Beyond it, obscured, barely visible, Howl’s expression morphs from rage to fear, the deepest fear he’s ever shown. It stretches his skin and drains his face pale.
If there’s such a thing as a moment within a moment, I use it for my last thought.
Baelen will kill you when I’m dead.
27
A gray curtain shoots up in front of me, thick webbing lighting up green as the bolt strikes it from the other side. Another protective curtain shoots up behind me. Wings… wings…
Cassian let them unfold as he fell, using the strength of my push to trigger his reflex to extend his wings at the exact moment that I pushed him away.
No! Cassian!
The death bolt strikes Cassian’s wing and shrieks through his wing bones, lighting them up green, sizzling through them to his shoulders, chest, arms, legs, and up into his head. He hits the floor with a crack, his back arched over his satchel, the smash of breaking wood filling my ears.
The light vanishes. The bolt met its mark.
“Cassian!” Damn his massive wings. No other gargoyle could have done what he did, using his wings to shield me and take the bolt himself.

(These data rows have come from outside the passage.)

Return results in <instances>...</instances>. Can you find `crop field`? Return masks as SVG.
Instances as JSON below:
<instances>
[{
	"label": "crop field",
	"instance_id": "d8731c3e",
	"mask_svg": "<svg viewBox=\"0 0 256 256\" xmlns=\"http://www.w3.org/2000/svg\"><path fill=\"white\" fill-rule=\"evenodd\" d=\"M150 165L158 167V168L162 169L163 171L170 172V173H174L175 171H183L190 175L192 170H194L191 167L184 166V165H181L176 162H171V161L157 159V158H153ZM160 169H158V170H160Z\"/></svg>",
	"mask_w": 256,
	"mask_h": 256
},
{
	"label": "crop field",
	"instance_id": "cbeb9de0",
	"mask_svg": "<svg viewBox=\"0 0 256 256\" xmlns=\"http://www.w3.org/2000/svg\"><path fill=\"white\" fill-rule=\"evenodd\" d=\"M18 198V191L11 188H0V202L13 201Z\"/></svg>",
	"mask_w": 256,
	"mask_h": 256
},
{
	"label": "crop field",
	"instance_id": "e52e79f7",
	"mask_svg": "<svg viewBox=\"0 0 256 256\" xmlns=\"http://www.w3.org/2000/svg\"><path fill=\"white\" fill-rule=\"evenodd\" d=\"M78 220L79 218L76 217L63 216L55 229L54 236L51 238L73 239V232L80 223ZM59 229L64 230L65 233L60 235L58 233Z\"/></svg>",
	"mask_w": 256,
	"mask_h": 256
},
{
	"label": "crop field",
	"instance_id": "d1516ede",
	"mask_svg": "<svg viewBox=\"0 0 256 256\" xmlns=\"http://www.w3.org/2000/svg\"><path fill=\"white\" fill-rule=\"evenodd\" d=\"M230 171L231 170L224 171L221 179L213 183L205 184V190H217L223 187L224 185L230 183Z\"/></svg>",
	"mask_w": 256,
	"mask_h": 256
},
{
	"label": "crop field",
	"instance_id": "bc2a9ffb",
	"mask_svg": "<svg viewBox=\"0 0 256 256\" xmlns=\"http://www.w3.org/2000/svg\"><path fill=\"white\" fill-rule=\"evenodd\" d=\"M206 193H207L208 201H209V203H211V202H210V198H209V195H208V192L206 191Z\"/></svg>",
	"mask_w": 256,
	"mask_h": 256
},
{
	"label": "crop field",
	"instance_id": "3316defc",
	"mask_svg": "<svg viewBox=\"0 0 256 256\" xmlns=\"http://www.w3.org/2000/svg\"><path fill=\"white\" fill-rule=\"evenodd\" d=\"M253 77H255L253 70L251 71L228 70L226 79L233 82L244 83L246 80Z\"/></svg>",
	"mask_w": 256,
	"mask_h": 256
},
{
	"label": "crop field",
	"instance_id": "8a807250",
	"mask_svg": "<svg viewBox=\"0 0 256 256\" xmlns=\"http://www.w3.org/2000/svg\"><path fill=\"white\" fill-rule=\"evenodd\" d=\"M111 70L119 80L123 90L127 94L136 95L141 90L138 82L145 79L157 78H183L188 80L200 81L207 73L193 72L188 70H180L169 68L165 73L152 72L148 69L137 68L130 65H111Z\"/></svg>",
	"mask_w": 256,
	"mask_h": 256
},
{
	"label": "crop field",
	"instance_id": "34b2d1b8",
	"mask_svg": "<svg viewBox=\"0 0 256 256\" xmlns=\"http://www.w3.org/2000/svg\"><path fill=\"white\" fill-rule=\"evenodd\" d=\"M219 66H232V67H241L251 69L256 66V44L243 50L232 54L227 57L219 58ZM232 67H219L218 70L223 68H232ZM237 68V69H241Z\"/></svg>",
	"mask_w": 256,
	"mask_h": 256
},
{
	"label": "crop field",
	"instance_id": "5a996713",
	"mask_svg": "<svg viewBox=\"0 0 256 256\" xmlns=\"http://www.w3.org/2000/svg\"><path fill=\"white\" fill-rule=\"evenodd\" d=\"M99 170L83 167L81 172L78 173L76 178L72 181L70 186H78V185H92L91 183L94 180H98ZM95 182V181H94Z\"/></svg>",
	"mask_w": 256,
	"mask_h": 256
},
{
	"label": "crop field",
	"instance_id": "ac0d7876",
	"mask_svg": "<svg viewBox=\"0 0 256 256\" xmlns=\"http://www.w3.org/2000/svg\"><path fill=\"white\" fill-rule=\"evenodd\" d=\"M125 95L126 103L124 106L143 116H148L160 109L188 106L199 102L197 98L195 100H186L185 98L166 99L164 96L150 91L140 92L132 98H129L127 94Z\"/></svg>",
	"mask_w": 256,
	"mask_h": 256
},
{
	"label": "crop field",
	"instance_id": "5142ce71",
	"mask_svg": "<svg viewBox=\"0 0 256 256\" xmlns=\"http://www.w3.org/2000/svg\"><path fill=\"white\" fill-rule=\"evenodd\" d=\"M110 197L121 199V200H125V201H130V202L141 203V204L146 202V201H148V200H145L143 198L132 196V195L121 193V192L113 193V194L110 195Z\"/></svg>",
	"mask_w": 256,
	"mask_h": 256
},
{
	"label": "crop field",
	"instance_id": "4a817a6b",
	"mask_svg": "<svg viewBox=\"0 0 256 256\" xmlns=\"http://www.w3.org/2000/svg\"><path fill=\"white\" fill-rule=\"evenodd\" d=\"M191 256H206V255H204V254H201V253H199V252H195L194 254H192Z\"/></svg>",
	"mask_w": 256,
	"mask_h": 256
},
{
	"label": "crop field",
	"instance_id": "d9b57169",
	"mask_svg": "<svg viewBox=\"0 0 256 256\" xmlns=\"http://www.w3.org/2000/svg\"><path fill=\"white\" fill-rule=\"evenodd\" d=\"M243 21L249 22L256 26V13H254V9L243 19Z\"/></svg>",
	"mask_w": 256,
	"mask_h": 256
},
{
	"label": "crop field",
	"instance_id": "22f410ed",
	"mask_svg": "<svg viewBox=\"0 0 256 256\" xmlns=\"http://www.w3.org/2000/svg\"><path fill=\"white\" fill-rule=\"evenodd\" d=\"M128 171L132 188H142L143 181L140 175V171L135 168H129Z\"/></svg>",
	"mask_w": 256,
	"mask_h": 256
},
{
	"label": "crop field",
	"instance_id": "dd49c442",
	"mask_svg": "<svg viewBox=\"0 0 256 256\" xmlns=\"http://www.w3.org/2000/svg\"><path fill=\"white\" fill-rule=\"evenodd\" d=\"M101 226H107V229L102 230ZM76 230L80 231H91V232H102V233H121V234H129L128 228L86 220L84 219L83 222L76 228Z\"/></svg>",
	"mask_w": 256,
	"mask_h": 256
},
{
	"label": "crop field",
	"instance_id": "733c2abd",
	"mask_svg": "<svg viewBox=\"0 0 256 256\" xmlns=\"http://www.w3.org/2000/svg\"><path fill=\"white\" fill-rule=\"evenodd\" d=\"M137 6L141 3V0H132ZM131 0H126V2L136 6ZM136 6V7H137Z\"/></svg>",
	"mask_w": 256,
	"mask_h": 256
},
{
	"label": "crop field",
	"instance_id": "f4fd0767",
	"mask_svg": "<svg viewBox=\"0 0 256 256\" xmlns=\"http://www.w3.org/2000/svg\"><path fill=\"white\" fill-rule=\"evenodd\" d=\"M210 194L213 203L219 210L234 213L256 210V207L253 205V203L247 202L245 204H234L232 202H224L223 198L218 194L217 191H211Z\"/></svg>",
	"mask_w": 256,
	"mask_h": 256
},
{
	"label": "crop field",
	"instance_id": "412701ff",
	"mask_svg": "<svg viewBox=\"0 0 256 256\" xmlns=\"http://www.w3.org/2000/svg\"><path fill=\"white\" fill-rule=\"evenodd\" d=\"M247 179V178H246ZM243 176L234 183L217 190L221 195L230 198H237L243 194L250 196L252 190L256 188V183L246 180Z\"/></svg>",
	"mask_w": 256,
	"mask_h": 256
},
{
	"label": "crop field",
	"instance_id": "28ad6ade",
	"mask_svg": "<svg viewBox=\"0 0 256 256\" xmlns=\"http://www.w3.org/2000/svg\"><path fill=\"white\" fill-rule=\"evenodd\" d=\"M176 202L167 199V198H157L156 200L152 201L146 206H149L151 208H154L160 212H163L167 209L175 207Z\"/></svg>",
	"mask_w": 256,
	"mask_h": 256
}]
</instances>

I drop to his side, grasping at his torso, sliding my hands behind his back, trying to pull him up. He’s heavy, all bulky muscle. He shudders against me. He’s hurting. Badly. His eyes are shut, but he’s still breathing. Gasping for breath.
“Cassian… no….” I have to get him out of here. Tears of fright replace my shock. I don’t know what I can do to stop the death that’s coming, but I have to try. “Somebody help me!”
Jasper is closest to me, but as soon as he tries to get to me, three big guards step into his path, jeering at him and me. They heard my cry. They know what they’re doing, blocking Jasper from helping me. I memorize their faces, because I’ll be coming for them soon.
For now, I’m on my own. With a scream of effort, I pull Cassian’s bulky torso into my arms, his wings flopping to the ground behind him, a dead weight pulling him backward. It takes me too long to snatch and grab them forward, using their weight to keep him leaning against me and in the meantime, he’s trying to speak.